(Saved data entries)
===============
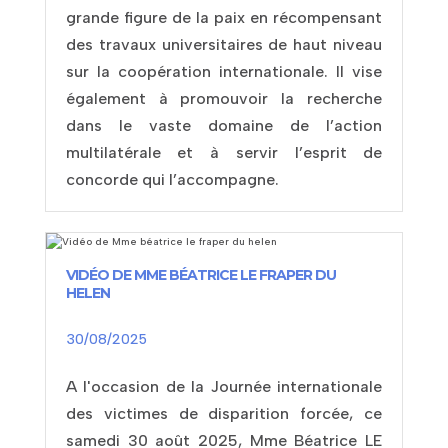
grande figure de la paix en récompensant
des travaux universitaires de haut niveau
sur la coopération internationale. Il vise
également à promouvoir la recherche
dans le vaste domaine de l’action
multilatérale et à servir l’esprit de
concorde qui l’accompagne.
VIDÉO DE MME BÉATRICE LE FRAPER DU
HELEN
30/08/2025
A l'occasion de la Journée internationale
des victimes de disparition forcée, ce
samedi 30 août 2025, Mme Béatrice LE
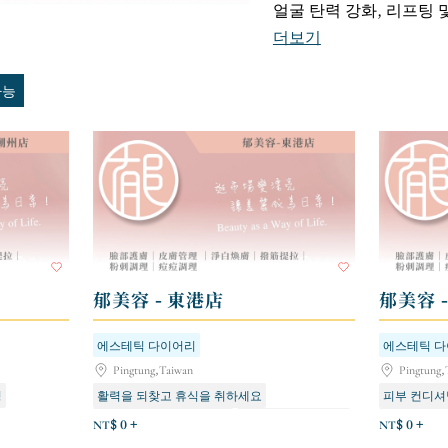
얼굴 탄력 강화, 리프팅 
더보기
가능
郁美容 - 東港店
郁美容 
에스테틱 다이어리
에스테틱 
Pingtung,Taiwan
Pingtung,
닝
활력을 되찾고 휴식을 취하세요
피부 컨디셔
신규 고객을 위한 첫 경험
탄력 강화 및 리프팅
탄력 강화 
NT$ 0 +
NT$ 0 +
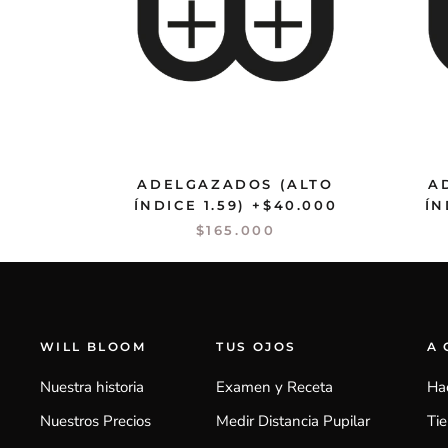
ADELGAZADOS (ALTO
A
ÍNDICE 1.59) +$40.000
ÍN
$165.000
WILL BLOOM
TUS OJOS
A
Nuestra historia
Examen y Receta
Ha
Nuestros Precios
Medir Distancia Pupilar
Ti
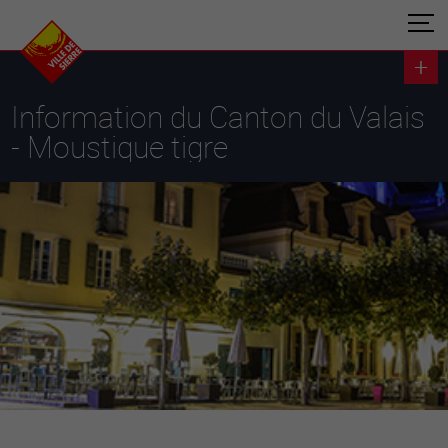
Information du Canton du Valais
- Moustique tigre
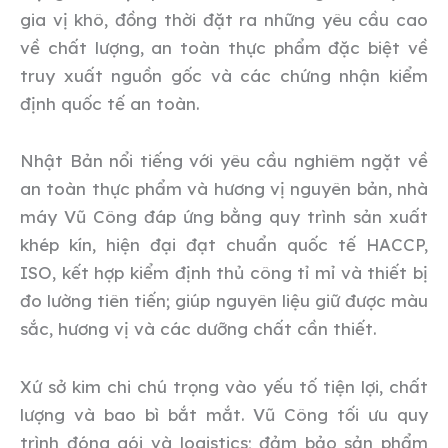
gia vị khô, đồng thời đặt ra những yêu cầu cao
về chất lượng, an toàn thực phẩm đặc biệt về
truy xuất nguồn gốc và các chứng nhận kiểm
định quốc tế an toàn.
Nhật Bản nổi tiếng với yêu cầu nghiêm ngặt về
an toàn thực phẩm và hương vị nguyên bản, nhà
máy Vũ Công đáp ứng bằng quy trình sản xuất
khép kín, hiện đại đạt chuẩn quốc tế HACCP,
ISO, kết hợp kiểm định thủ công tỉ mỉ và thiết bị
đo lường tiên tiến; giúp nguyên liệu giữ được màu
sắc, hương vị và các dưỡng chất cần thiết.
Xứ sở kim chi chú trọng vào yếu tố tiện lợi, chất
lượng và bao bì bắt mắt. Vũ Công tối ưu quy
trình đóng gói và logistics; đảm bảo sản phẩm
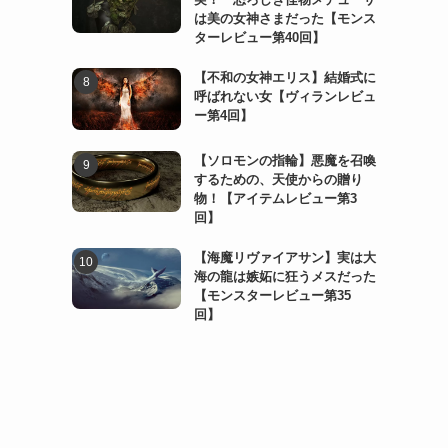
は美の女神さまだった【モンス
ターレビュー第40回】
【不和の女神エリス】結婚式に
呼ばれない女【ヴィランレビュ
ー第4回】
【ソロモンの指輪】悪魔を召喚
するための、天使からの贈り
物！【アイテムレビュー第3
回】
【海魔リヴァイアサン】実は大
海の龍は嫉妬に狂うメスだった
【モンスターレビュー第35
回】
===============
Goal of the exercise:
Output the line that contains "an toàn thực phẩm và hương vị nguyên bản, nhà" and every subsequent line through the end of the entries, exactly as given, without pictures.

Output for this exercise:
an toàn thực phẩm và hương vị nguyên bản, nhà
máy Vũ Công đáp ứng bằng quy trình sản xuất
khép kín, hiện đại đạt chuẩn quốc tế HACCP,
ISO, kết hợp kiểm định thủ công tỉ mỉ và thiết bị
đo lường tiên tiến; giúp nguyên liệu giữ được màu
sắc, hương vị và các dưỡng chất cần thiết.
Xứ sở kim chi chú trọng vào yếu tố tiện lợi, chất
lượng và bao bì bắt mắt. Vũ Công tối ưu quy
trình đóng gói và logistics; đảm bảo sản phẩm
は美の女神さまだった【モンス
ターレビュー第40回】
【不和の女神エリス】結婚式に
呼ばれない女【ヴィランレビュ
ー第4回】
【ソロモンの指輪】悪魔を召喚
するための、天使からの贈り
物！【アイテムレビュー第3
回】
【海魔リヴァイアサン】実は大
海の龍は嫉妬に狂うメスだった
【モンスターレビュー第35
回】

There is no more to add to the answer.